I prefer to call it the ‘Personal Officer Fraud’ Tax Code Section. Either way, you have probably never heard of this tax law unless you or your client has received some type Texas Comptroller Notification usually based on a Sales Tax or Liquor Tax audit assessment. These assessments are absolutely deadly and very often result in liens on officers’ homes and if not paid, a personal lawsuit by the Texas Attorney General’s Office on behalf of the Texas Comptroller’s Office. I personally believe that over 50% of these assessments have little to no legal basis and often can be challenged and BEAT.

Tax Code Section 111.0611 allows the Comptroller to: (1) add a 50% Fraud Penalty to any qualified (their definition) audit assessment and (2) personally assign to entire liability (tax, penalties, interest) to any officer(s). By definition, a 50% Fraud Penalty is applied to the tax assessed if the tax assessed (or even estimated) is more than 25% of the total tax due (tax reported + tax assessed or estimated).

That is, if what they assess in tax (numerator) is more than what they say you should have paid in tax (denominator) then you get hit with another 50% Fraud Penalty and the officer(s) receive a ‘Texas Notification of Personal Liability for Fraudulent Tax Evasion’. On that date the Comptroller normally registers that personal fraudulent tax liability in the county you live and do business in and almost always files a tax lien on any real property you own (INCLUDING YOUR HOME).
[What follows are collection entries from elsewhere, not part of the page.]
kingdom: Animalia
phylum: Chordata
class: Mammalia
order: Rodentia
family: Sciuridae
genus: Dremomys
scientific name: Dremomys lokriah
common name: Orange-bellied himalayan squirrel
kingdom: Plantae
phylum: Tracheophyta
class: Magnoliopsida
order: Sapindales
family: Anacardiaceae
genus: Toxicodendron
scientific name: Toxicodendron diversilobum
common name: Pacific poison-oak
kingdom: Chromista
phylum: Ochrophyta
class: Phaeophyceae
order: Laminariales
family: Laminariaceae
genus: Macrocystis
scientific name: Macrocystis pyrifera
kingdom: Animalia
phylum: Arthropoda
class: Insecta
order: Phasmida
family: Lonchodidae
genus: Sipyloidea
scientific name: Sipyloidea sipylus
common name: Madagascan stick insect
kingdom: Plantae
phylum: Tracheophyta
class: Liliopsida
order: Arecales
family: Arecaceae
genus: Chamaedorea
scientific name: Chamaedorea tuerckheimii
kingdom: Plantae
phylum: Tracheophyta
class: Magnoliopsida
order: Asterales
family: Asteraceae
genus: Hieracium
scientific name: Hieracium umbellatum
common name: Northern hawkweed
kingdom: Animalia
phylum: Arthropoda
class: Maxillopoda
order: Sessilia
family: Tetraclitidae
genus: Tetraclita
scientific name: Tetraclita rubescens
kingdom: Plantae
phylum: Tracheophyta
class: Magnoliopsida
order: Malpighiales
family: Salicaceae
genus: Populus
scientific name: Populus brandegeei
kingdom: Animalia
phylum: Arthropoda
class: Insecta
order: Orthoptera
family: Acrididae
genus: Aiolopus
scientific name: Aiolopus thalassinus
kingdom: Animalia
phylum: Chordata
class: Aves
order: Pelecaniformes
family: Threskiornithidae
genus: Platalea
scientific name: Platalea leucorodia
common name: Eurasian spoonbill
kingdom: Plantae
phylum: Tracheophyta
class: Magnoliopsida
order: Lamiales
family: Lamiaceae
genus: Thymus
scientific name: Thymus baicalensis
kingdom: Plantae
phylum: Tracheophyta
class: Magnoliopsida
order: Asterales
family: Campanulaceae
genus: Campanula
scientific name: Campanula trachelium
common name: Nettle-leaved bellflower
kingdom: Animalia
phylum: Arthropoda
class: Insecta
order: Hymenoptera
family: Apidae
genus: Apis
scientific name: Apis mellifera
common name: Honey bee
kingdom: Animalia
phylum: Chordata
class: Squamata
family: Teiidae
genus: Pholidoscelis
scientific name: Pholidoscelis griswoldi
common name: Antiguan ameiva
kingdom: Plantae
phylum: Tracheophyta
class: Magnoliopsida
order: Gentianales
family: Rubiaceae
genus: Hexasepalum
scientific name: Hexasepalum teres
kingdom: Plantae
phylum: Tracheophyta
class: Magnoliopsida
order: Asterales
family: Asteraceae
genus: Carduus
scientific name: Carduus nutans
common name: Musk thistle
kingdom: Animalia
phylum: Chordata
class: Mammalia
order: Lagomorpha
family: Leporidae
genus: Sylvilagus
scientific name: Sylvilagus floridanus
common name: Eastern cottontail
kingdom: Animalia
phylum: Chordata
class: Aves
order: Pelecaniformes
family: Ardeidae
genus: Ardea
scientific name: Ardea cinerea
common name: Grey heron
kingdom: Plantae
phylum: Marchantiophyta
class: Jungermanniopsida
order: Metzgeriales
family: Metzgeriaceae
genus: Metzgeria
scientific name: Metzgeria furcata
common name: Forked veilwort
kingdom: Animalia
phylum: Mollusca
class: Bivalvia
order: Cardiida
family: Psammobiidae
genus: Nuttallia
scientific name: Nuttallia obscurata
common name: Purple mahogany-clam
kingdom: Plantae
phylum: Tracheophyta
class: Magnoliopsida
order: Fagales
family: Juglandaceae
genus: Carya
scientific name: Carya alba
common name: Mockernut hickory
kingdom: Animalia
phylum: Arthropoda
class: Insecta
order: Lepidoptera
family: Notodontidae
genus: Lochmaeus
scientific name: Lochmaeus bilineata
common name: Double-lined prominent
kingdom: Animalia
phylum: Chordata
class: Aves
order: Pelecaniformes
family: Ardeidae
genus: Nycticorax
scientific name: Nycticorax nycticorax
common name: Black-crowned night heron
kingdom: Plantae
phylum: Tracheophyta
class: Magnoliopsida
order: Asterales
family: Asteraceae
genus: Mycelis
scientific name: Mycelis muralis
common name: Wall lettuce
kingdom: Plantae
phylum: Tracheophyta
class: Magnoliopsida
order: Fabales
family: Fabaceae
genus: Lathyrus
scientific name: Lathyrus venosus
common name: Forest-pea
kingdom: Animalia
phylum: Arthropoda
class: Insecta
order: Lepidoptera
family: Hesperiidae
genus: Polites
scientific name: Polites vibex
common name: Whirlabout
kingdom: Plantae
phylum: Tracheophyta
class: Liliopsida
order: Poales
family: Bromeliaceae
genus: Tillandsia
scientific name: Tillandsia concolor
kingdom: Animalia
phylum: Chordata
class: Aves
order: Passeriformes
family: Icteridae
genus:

Nearly 7 years ago, 111.0611 ‘Personal Officer Fraud’ assessments were rarely applied. They just didn’t happen often because the Texas Comptroller had to PROVE that the officer(s) intended to commit fraud and have clear evidence of the ‘tax collected and not remitted’. But things changed dramatically when Susan Combs was elected in 2007. By the end of 2008 I began to see 111.0611 assessments being assigned to many estimated audits and now they are being generated much more often. But not is all lost. The pendulum is beginning to swing in the other direction. I would refer to you a recent 2015 Fraud Sales Tax Administrative Hearing case – CPA HEARING NO. 111,012. In this case the business owner won and the judge threw out the 50% Penalty and the personal assessment.

But beware. These assessments are not easy to defeat. In addition, what constitutes enough evidence to assess a 111.0611 is still not CLEAR, and each case seems to be judged on its own merits. Unfortunately, judges often don’t set the bar very high as far as allowing the Comptroller attorney to meet their initial burden of proof.

Usually what matters to most judges is which side was better prepared to argue their case in court. Although the Comptroller’s attorneys are supposed to have the initial burden of proof this is DEFINITELY not always the case. In this particular case (CPA Hearing Number 111,012) the judge decided to advocate for the TP and throw out the Fraud assessment even though the taxpayer provided little to no defensive arguments and/or evidence. But this rarely happens. Often the business owner (or representative) loses because the judges initially allow the 111.0611 assessment and the business owner is left fighting an uphill battle in Administrative Hearings court and possibly later in Texas District Court if it goes that far. All I can say is hire an experienced consultant who has WON these types of cases before and fasten your seat belt.